----- Given text

By ALM Staff | Law Journal Newsletters |
July 31, 2006

Strong words: KPMG refused to pay its employees' legal fees because prosecutors held a 'gun to its head,' and the government thus 'violated the Constitution it is sworn to defend.'

This statement from U.S District Judge Lewis A. Kaplan in the KPMG tax shelter case has shaken the foundations of corporate prosecutorial policy. United States v. Stein et al., 2006 WL 1735260, (S.D.N.Y. June 26, 2006).

Since Jan. 20, 2003, when the Department of Justice (DOJ) released the so-called Thompson Memorandum, federal prosecutors have attempted to coerce companies and other entities under investigation to refuse to advance legal fees and expenses to employees deemed 'culpable' for the government. The KPMG case itself is a poignant example, as the firm, to save itself from indictment, cut off legal fees to its former partners and employees, including my client Jeffrey Stein. KMPG did this despite its at least 35-year prior practice of paying the legal fees of its employees in investigations. The challenge brought by counsel for the KPMG defendants, including this author and Stein's co-counsel David Spears, led to Judge Kaplan's watershed ruling that the Thompson Memo's fee provisions violate both the Fifth Amendment right to due process and the Sixth Amendment right to assistance of counsel.

----------

▸ Objective: Transcribe the stretch of the article on the KPMG legal fees ruling from "By ALM Staff" through "June 26, 2006).". The records come from a source separate from the article on the KPMG legal fees ruling.

----- Material provided

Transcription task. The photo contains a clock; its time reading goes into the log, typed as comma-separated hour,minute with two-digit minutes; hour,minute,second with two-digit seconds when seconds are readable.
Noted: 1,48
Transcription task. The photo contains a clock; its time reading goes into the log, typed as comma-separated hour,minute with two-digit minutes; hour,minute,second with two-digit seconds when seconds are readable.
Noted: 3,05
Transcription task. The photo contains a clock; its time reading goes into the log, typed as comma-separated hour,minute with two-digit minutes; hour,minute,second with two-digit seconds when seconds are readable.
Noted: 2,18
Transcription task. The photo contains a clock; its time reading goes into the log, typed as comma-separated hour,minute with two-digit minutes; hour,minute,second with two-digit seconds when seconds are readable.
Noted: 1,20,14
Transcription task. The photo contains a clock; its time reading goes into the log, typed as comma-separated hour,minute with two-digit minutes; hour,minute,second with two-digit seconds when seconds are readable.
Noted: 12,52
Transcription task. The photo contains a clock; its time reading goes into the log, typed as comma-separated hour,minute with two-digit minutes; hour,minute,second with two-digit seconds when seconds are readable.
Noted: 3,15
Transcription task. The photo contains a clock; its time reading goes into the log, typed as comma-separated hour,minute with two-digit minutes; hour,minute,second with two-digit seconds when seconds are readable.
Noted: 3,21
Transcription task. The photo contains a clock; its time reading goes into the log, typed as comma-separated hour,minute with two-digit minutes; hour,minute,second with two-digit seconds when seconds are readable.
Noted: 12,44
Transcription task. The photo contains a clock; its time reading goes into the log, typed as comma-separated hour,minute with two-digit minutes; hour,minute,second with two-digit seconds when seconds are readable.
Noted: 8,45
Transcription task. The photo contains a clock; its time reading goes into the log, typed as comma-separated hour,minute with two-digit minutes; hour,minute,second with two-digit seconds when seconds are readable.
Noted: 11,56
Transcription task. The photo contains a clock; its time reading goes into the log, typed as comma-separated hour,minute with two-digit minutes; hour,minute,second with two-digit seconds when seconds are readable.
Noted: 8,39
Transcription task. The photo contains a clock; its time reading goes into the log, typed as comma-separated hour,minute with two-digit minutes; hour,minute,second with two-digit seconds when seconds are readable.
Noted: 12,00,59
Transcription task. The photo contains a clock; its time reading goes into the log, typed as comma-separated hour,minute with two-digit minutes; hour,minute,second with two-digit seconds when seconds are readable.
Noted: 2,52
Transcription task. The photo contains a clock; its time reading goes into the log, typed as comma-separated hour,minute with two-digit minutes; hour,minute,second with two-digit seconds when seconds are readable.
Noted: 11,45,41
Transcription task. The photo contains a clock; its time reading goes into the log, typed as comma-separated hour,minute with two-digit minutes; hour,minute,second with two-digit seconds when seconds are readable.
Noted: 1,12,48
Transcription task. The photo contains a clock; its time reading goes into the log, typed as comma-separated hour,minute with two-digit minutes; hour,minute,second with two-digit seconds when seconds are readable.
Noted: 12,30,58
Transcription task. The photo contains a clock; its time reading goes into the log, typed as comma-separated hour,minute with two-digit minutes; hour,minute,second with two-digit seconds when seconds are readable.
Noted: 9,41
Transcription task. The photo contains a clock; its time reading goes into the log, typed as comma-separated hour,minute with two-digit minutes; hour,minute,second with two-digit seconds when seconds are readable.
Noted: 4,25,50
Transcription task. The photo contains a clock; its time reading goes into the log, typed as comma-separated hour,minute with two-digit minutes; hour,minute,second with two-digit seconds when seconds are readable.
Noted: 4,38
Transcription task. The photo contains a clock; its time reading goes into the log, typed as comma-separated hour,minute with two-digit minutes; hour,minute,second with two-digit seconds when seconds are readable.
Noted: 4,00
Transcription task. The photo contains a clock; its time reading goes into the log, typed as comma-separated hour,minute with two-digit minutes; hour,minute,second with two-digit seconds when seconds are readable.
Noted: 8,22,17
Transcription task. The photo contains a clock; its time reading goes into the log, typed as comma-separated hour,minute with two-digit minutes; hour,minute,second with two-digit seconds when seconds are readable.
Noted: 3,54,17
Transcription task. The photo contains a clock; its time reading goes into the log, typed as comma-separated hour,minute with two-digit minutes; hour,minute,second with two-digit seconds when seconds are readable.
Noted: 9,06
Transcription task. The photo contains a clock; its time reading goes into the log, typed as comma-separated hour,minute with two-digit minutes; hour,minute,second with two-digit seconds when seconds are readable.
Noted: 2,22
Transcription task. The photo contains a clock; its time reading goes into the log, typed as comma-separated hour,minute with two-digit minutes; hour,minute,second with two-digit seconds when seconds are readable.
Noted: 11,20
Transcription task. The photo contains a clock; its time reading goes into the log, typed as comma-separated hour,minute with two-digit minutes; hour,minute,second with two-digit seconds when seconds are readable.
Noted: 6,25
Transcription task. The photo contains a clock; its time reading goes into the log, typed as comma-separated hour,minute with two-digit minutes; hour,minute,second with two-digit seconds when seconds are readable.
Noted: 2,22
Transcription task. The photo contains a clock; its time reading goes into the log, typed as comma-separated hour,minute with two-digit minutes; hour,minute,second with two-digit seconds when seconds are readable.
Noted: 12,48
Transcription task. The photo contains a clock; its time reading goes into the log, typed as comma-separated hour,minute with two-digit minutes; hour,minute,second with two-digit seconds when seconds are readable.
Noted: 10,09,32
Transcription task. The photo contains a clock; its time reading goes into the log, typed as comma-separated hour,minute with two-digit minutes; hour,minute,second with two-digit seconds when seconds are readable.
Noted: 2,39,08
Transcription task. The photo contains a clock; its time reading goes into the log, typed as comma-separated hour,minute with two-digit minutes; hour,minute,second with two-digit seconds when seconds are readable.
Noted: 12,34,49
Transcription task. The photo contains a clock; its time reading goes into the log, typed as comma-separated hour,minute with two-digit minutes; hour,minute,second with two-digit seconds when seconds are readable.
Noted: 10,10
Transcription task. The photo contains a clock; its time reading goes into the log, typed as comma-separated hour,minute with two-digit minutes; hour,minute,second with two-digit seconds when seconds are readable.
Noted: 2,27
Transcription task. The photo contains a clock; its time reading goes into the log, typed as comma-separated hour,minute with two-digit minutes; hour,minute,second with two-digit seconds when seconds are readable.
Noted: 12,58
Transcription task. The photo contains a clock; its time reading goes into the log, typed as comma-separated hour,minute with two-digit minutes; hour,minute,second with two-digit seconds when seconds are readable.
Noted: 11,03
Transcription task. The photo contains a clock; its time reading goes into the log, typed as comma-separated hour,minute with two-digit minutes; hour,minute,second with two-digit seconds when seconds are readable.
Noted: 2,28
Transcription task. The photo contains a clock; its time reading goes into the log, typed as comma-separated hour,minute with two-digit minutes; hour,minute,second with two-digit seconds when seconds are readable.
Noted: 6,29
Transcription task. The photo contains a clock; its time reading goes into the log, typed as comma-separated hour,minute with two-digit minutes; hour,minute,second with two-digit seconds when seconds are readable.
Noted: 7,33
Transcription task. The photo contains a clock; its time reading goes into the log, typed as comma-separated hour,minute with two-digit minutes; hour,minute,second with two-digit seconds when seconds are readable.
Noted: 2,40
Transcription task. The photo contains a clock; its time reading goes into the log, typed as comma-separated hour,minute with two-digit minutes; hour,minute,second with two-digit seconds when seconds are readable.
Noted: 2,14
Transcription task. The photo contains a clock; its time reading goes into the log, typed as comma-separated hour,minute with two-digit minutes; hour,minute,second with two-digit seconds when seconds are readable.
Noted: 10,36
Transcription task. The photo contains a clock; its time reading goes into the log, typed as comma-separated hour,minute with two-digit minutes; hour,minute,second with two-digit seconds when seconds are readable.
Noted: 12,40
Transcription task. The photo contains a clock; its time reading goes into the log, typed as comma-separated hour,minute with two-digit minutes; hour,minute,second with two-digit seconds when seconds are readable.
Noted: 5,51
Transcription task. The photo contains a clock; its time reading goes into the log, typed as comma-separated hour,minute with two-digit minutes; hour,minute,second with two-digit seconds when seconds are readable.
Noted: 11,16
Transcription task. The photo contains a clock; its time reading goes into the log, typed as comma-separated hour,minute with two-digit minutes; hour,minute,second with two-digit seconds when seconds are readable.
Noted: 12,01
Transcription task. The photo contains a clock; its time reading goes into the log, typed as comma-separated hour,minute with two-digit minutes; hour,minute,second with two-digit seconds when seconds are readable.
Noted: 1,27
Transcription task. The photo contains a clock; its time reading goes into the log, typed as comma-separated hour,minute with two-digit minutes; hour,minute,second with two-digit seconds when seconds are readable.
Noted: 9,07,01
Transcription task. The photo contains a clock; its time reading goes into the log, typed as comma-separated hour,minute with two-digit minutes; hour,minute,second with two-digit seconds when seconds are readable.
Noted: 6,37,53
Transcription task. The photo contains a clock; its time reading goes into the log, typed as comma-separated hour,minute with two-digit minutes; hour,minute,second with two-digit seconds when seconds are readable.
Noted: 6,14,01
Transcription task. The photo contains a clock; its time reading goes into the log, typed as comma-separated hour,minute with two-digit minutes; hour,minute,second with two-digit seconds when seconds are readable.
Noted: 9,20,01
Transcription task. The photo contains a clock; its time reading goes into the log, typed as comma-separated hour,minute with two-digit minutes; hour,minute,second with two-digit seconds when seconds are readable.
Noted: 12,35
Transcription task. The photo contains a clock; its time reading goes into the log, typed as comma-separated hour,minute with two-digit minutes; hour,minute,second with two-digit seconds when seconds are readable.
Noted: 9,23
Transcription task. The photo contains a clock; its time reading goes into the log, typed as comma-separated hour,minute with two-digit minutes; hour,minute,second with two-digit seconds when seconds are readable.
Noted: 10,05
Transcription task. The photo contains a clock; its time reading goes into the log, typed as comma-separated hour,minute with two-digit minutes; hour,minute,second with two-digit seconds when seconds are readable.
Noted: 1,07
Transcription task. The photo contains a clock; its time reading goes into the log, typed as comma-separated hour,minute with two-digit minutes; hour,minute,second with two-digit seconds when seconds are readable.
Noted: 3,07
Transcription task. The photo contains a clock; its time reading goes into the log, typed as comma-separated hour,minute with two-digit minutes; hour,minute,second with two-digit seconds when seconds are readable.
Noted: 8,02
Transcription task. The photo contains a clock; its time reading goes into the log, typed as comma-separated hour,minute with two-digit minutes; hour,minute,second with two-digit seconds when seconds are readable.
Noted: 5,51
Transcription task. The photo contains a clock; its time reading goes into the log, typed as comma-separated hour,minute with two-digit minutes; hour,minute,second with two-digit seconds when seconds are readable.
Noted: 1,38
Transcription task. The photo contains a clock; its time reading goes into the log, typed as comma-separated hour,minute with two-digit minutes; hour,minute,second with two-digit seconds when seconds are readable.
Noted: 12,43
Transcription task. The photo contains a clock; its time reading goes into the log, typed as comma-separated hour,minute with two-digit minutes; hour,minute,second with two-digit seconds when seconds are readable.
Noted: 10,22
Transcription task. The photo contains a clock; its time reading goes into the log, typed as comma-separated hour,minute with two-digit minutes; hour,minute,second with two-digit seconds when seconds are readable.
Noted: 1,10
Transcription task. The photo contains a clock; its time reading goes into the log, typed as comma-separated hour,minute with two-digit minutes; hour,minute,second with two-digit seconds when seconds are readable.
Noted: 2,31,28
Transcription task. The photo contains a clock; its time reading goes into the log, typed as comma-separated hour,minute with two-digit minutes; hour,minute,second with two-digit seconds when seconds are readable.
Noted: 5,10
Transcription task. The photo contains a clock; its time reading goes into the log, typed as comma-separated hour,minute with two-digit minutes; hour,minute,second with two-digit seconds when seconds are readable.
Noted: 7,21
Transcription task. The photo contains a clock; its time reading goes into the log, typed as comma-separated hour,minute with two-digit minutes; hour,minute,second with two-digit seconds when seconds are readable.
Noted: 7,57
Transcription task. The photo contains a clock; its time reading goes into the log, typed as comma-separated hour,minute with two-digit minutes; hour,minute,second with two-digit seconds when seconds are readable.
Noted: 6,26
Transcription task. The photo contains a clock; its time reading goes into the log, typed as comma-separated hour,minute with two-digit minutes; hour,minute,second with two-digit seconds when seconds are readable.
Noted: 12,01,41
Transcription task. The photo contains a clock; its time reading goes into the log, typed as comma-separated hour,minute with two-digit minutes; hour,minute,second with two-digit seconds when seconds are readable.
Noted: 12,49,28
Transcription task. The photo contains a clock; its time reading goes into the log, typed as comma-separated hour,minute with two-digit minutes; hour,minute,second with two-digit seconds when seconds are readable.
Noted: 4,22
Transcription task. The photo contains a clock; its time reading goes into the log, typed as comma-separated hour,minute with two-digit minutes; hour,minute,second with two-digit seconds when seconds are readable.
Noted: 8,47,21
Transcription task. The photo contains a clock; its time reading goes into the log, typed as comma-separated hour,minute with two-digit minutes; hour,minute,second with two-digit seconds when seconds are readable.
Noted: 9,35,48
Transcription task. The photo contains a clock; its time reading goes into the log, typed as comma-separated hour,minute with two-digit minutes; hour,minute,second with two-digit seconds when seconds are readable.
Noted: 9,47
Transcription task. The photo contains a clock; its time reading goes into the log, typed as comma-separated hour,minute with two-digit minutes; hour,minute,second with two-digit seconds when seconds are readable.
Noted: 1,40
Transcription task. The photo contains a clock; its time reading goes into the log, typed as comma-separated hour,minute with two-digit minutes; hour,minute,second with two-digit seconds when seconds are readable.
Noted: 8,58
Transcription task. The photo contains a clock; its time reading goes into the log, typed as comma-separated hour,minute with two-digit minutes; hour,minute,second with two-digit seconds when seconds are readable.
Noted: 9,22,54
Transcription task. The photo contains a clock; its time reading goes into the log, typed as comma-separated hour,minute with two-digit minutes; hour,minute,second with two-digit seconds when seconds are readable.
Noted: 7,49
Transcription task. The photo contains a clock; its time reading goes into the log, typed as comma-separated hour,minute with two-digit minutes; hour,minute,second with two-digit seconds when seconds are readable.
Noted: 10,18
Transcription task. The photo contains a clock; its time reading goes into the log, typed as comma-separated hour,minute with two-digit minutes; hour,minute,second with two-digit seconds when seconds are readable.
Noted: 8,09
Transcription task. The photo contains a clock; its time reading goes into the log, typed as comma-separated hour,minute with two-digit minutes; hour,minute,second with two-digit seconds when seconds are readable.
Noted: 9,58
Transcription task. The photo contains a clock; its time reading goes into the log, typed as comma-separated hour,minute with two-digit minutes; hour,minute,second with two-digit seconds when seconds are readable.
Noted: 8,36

----------

▸ Final answer:
By ALM Staff | Law Journal Newsletters |
July 31, 2006

Strong words: KPMG refused to pay its employees' legal fees because prosecutors held a 'gun to its head,' and the government thus 'violated the Constitution it is sworn to defend.'

This statement from U.S District Judge Lewis A. Kaplan in the KPMG tax shelter case has shaken the foundations of corporate prosecutorial policy. United States v. Stein et al., 2006 WL 1735260, (S.D.N.Y. June 26, 2006).